Alex Johansson gave a great talk about how alternate control methods should match the human experience. Building experiences that are intuitive is something that I’ve been thinking about ever since I did Dare - but I’ve been, at the very least, trying to make them intuitive for gamers, or at the very least intuitive for people that use a computer. Hearing the story about a woman who created a controller inspired by lottery scratch-cards, intuitively, because that is a staple of human design - totally opened my eye to the next step of alt controller design.
Claire Morwood made this super cool talk literally in engine, and passed around physical assets for her game Asterism. I played this a few weeks ago at an in person Biome Sharing and I’ve been extremely inspired by the mixed media style! Seeing the physical assets getting passed around, and how they were used in the game, has really made me want to craft more experiences around the intersection of physical and digital. I felt similarly after playing Hylics last year; I really need to get on messing around with some clay and textures.
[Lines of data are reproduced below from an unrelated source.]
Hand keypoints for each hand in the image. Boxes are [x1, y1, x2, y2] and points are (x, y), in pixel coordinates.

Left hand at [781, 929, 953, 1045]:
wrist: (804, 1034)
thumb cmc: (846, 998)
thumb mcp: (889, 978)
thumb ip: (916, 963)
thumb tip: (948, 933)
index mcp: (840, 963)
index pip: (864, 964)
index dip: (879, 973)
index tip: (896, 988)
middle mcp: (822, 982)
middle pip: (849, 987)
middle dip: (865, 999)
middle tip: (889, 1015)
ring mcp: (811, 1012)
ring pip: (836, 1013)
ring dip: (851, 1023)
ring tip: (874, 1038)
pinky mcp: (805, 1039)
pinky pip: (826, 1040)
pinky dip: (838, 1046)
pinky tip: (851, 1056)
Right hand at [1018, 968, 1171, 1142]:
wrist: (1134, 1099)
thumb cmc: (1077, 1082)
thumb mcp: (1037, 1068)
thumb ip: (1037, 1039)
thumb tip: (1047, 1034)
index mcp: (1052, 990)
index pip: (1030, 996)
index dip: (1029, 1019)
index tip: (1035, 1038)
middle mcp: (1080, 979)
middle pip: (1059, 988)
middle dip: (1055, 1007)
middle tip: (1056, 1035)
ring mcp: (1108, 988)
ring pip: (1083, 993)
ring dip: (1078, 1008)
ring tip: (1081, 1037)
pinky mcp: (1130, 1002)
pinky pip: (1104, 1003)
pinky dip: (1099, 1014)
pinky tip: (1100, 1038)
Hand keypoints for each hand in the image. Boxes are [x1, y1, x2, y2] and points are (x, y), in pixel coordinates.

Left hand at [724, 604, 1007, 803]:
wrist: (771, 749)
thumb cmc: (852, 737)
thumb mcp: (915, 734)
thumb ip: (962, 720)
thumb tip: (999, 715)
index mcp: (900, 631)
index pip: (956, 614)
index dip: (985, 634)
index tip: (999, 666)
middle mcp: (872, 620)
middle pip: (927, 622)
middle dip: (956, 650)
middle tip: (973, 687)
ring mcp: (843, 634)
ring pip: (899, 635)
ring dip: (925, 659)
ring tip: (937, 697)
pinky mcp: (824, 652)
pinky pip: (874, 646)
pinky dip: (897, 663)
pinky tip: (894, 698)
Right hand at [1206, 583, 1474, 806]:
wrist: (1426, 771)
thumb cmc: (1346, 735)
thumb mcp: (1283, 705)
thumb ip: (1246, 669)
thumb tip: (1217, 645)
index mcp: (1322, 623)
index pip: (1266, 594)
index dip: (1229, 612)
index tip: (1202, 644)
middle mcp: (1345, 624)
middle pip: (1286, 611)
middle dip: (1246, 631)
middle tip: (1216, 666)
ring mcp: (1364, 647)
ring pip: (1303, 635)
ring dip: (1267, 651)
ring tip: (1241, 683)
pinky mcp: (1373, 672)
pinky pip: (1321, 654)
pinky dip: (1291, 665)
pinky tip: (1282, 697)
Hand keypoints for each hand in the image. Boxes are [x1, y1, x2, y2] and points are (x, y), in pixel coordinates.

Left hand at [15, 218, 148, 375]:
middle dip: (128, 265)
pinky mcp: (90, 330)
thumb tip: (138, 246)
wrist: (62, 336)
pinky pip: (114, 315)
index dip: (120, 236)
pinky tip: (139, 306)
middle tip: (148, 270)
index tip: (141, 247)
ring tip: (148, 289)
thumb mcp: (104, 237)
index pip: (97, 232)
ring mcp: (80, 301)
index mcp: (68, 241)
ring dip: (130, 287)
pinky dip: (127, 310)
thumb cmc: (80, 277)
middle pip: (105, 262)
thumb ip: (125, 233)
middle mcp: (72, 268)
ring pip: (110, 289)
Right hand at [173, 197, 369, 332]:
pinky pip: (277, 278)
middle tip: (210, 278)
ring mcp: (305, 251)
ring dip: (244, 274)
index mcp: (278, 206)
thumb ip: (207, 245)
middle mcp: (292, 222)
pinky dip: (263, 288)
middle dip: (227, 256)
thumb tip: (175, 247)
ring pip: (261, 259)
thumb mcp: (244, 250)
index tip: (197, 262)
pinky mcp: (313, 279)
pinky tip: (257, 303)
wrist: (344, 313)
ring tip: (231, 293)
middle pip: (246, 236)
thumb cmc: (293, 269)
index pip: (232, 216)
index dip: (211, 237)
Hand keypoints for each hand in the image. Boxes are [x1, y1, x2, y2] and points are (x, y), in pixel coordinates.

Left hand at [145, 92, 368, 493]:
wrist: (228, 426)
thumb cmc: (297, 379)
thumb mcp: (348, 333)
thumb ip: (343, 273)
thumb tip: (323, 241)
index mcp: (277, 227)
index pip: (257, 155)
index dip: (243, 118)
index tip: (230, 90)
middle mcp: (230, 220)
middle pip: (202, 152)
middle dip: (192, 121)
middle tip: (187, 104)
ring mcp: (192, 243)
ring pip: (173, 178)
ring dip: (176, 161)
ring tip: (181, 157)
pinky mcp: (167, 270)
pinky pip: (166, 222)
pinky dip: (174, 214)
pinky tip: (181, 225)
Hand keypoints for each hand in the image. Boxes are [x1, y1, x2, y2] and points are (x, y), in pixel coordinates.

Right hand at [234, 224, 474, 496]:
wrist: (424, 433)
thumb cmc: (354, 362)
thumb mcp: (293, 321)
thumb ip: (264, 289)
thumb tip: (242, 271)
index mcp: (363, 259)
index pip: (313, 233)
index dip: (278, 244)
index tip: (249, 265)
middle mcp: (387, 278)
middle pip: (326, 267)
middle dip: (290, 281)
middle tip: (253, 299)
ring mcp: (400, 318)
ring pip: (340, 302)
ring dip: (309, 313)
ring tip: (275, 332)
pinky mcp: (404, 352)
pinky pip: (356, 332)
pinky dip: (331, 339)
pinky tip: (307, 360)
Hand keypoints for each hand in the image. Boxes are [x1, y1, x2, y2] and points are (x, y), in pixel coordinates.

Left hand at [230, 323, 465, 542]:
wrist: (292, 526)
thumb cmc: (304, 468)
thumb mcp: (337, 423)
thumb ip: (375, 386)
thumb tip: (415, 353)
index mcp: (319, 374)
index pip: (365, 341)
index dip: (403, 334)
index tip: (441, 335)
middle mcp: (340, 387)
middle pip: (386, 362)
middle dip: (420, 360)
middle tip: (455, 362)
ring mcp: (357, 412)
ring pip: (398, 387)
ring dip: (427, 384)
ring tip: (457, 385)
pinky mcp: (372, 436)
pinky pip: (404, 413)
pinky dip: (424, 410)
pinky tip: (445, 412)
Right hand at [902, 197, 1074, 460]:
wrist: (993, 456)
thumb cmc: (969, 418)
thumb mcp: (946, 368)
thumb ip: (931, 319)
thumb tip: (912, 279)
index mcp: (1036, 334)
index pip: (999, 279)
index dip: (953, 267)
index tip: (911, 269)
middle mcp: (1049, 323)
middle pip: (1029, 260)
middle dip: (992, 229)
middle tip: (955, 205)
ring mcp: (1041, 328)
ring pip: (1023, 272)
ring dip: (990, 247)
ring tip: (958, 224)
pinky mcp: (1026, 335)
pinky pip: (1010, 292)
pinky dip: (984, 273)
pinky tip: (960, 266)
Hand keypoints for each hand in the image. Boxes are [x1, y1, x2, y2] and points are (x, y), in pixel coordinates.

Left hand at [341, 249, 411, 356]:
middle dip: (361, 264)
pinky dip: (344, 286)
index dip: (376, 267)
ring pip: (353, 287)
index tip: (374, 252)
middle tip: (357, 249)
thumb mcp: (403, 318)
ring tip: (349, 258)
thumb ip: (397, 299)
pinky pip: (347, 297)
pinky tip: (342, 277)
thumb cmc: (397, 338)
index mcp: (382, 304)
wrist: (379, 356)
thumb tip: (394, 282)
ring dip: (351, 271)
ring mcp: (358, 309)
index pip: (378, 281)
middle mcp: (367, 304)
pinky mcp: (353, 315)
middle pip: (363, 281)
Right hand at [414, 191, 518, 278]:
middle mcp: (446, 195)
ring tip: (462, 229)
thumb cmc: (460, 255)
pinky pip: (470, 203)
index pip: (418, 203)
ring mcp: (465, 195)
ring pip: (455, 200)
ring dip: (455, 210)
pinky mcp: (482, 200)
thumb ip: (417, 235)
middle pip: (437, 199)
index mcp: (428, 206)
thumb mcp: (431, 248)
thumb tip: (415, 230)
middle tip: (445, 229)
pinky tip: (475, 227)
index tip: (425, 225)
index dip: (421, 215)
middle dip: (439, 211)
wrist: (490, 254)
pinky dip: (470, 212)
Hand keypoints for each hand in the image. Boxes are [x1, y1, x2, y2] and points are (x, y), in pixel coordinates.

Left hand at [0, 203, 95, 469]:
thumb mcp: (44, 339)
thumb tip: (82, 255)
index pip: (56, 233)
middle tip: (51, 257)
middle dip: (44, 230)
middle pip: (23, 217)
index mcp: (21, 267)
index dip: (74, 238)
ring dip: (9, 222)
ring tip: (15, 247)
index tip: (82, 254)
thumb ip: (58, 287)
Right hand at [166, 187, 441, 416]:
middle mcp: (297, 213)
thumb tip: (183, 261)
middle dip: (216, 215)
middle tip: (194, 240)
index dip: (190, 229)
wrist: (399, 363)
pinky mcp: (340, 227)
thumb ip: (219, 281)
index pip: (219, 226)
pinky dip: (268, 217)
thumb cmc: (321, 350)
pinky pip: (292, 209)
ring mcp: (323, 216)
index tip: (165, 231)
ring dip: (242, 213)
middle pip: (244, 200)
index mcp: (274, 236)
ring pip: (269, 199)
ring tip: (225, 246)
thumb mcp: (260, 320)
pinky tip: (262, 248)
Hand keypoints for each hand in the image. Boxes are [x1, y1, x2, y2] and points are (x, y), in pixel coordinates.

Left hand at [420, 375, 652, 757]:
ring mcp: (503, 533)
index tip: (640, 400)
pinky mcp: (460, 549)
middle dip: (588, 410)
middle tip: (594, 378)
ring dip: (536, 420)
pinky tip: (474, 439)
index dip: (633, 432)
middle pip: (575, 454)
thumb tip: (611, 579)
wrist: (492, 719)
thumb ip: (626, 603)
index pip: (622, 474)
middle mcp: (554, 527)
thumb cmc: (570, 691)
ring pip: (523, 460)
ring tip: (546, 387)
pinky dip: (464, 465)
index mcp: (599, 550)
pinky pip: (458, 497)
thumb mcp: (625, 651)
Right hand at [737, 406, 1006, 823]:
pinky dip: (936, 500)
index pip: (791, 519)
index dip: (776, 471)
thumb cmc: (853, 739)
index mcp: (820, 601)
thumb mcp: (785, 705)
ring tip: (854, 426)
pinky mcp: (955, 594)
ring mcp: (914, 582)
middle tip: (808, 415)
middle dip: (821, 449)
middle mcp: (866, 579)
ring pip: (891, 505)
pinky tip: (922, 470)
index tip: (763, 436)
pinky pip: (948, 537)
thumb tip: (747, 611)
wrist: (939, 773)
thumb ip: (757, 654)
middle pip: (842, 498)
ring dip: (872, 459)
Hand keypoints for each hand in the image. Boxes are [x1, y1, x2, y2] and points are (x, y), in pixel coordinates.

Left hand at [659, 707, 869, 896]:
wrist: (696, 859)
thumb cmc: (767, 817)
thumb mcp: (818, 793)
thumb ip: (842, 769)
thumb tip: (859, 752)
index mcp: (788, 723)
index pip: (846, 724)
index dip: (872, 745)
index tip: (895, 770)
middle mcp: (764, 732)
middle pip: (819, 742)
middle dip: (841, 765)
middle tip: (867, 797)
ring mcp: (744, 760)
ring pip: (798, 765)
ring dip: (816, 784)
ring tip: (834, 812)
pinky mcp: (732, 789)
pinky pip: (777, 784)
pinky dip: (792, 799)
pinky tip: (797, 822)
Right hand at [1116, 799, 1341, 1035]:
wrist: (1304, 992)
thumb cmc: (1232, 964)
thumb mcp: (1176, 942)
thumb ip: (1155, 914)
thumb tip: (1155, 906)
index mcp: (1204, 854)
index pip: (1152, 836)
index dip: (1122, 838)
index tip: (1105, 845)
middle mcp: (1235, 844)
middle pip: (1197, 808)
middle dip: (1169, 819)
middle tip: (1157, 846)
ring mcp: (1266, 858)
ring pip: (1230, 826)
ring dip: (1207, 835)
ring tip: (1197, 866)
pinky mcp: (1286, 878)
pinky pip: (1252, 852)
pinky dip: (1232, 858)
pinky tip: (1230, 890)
Working with Claire on Daemonium Motus was such a joy.
Both of those talks were on the first day and definitely stayed in my mind when concepting it - but Mona Bozdog’s talk on day two also hugely inspired me, although more on a personal level. She talked about the winding path of her background in theatre leading to the creation of different interactive experiences - diverging through games, public art, theatre, and everything in between. Obviously I’m not some kind of theatrical genius with a stacked back catalogue - but it did really mean a lot to me to see the interconnected experiences of a single artist, and the non-linear creative path. When graduating Abertay, I honestly felt a little insecure about how I wasn’t really directly going to “the next stage” of game dev, whatever that was. Now I can see that taking the road less travelled is my greatest strength. (Or maybe just my greatest comfort).
Seeing everyone play Daemonium Motus, and summoning their very own demon in 12 easy steps, and it actually working - felt like a kind of magic. The kind of magic that the stage is all about. The smoke and mirrors, the sounds and code, the cardboard and copper. The magic of creating, and interfacing with an audience, of finding an audience, or letting them find you. Basically, it felt really really cool.
I so totally want to do something further with it, or something else within this vein. At the very least, we need to do another exhibit at Abertay so Claire can join in since she wasn’t able to be there on day 2 of the jam - but I think it would be cool to show it off somewhere else! Wherever the weird and wonderful would fit in. I’ve always known that games can be a lot more than the box I’ve seen them be put in - but it’s nice and inspiring to know that I can be the one who digs them out of that box and makes them new again.